Even without COVID-19, there’s already strain on access to health care, with nearly a quarter of Australians unable to see a GP when they feel they need to

A new report from the Australian Institute of Health and Welfare has found that between November 2014 and November 2015, an estimated one in four (24%) of patients aged 45 and over reported that there was a time when they felt they needed to see a GP but did not go.

Those who needed to use health services the most were the most likely to not see a GP or specialist when they felt they needed to.

In 2016, after adjusting for the effects of other patient characteristics, patients with high health needs were 3.3 times as likely as those with low health needs to report that there was a time when they felt they needed to see a GP but did not go.

Those with high needs were defined as those with at least three long-term health conditions, or those with one or two long-term health conditions who were also limited a lot in their daily activities due to these conditions.

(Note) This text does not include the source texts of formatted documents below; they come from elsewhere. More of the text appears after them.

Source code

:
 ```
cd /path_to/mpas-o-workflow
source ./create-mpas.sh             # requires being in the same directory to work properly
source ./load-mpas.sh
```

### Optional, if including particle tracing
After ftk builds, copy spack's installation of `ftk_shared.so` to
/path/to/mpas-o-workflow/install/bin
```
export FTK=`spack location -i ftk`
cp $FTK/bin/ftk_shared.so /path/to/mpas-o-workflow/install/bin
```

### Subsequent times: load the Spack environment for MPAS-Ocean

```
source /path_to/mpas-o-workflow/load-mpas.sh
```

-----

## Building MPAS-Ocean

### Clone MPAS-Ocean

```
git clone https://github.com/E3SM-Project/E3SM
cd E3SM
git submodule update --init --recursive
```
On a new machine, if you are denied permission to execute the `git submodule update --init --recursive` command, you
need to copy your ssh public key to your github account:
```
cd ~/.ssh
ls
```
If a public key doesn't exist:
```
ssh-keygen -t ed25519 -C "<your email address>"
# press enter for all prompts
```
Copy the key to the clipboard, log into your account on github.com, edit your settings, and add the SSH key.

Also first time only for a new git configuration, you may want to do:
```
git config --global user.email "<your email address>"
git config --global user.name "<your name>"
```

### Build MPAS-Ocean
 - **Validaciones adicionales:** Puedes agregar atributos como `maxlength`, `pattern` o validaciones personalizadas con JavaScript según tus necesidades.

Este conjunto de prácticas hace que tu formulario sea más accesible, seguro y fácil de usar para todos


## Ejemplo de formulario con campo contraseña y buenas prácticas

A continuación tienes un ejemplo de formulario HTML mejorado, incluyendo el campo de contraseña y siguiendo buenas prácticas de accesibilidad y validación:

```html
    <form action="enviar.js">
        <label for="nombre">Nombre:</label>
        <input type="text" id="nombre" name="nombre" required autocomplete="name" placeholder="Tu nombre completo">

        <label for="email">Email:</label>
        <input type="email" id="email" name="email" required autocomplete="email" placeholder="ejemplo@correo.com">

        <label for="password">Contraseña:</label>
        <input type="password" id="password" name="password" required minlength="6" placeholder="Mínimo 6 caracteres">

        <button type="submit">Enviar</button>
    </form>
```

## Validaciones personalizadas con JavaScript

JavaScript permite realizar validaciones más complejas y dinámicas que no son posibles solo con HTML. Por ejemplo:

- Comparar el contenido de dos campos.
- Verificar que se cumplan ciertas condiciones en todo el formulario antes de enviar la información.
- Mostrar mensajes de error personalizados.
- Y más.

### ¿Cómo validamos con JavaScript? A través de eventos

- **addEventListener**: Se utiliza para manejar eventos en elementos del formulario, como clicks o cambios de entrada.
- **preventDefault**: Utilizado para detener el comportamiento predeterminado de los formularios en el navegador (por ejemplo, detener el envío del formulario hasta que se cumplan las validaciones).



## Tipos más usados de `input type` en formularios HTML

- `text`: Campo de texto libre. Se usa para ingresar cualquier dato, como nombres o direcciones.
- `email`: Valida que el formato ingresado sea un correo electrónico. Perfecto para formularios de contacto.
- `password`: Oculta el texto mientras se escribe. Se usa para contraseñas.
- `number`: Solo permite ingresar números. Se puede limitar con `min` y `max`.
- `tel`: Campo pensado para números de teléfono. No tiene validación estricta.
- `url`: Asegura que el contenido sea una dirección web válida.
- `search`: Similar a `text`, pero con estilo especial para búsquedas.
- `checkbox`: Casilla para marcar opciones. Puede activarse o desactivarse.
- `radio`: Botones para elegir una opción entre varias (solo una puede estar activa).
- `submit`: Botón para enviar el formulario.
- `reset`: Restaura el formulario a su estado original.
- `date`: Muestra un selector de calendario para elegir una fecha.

These high-needs patients also had more GP visits – 13.8 per person – than patients with low health needs, at 4.6 per person.

“Half the patients who did not see a GP when they felt they needed to said they could not get an appointment,” the AIHW reported.

Lack of nearby health services is a bigger barrier for people living in remote Australia, it observed, with the proportion of patients who said that a reason they did not see a GP or specialist was that there were no health services nearby rising with increasing remoteness.

Only 3% of those who lived in major cities said there was no GP nearby, rising to 5% of those in inner regional areas, 9% in outer regional areas and 20% in remote and very remote areas.

Anthony Tassone, Victorian branch president of the Pharmacy Guild, told the AJP that pharmacists are highly trained and accessible health experts who already play an essential role in our primary care system – but can still be better utilised.

Responding to the new AIHW data, he said that “There is growing awareness and understanding amongst members of the public of what pharmacists are able to do beyond dispense prescriptions and give advice about medicines including services such as: vaccinations, screening services for some chronic diseases, management of common ailments and absence from work certificates”.

“Even before the outbreak of COVID-19, there were strains on our health system and challenges for some patients to access their GP,” Mr Tassone said.

“Before we cue the shrieks of despair and scaremongering from our elected official colleagues of peak medical groups and the mere suggestion of pharmacists fulfilling their scope of practice, the sad reality is there is enough sickness and chronic disease in our community to keep our health professionals busy.”

Earlier this month, the Pharmacy Guild’s Trent Twomey had told Fairfax media that in the light of the novel coronavirus, governments could not afford “not to utilise the pharmacy workforce,” comments rejected as a “cynical ploy” by the RACGP.

“Now more than ever when there are direct challenges on our health system with COVID-19 we need to best utilise our health infrastructure and workforce resources for the sake of our community and patients,” Mr Tassone told the AJP.

“Community pharmacies are the most accessible and visited primary health destination in Australia and with the public having a high degree of trust and satisfaction with community pharmacists, it makes simple sense to best use the skills and expertise possible in the network.”